Meagan Hughes was indeed from South Korea and working the same 7 a.m.-7:30 p.m. shift at the hospital as O’Brien. The two started to became friends and it quickly became clear their backgrounds were eerily similar.
Like O’Brien, Hughes had been orphaned. Hughes was adopted by an American family, educated here, and began a career as a nurse. The women even realized they had been born with the same family name: Hughes was born Eun-Sook Shin; O’Brien, Pok-nam Shin.
“I was like, ‘This is too good to be true,'” said O’Brien. “I said, ‘We’ve got to do the DNA test; it’s the only way we’ll get the truth out of the whole thing.”
They sent DNA samples to a lab in Canada where the tests confirmed that O’Brien and Hughes were in fact long-lost sisters.
“I was trembling,” O’Brien said. “I was so excited.
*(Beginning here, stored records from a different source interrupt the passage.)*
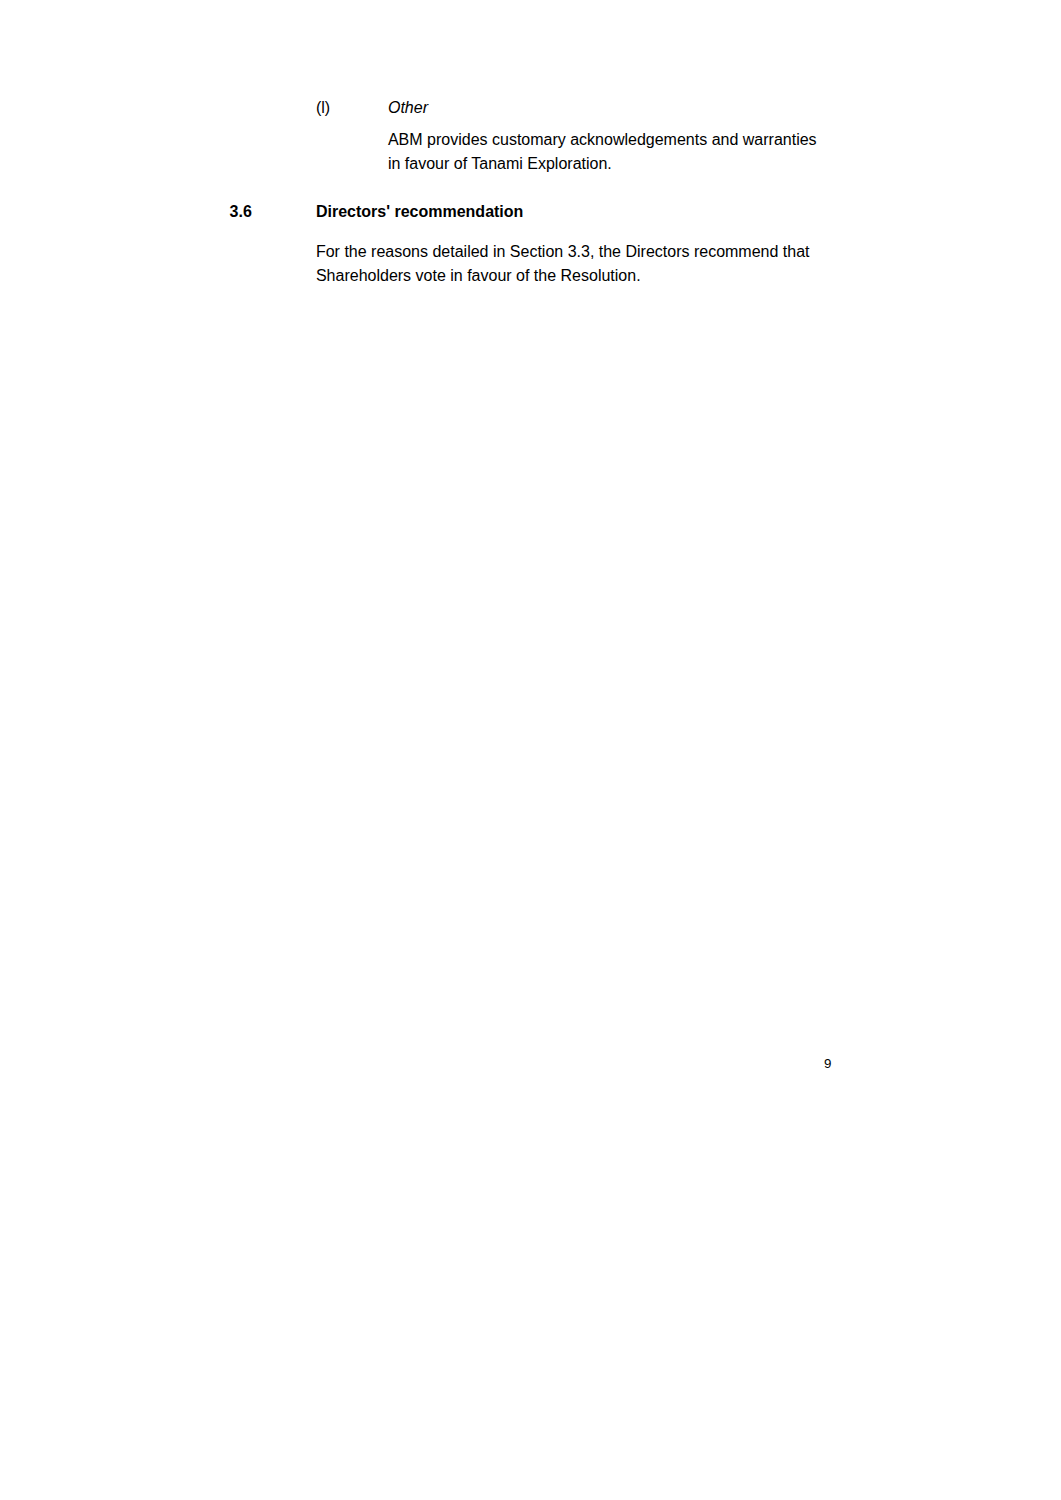(l)
Other
ABM provides customary acknowledgements and warranties in favour of Tanami Exploration.
3.6
Directors' recommendation
For the reasons detailed in Section 3.3, the Directors recommend that Shareholders vote in favour of the Resolution.
9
I was ecstatic.”
“When I heard from Holly, my first reaction was like, ‘Oh my god,'” Hughes added. “I was in shock. I was numb. I have a sister.”
After four decades and thousands of miles apart, it’s a wonder how two sisters would end up working at the same hospital, but sometimes fate just has a way of making the world seem like the tiniest of places.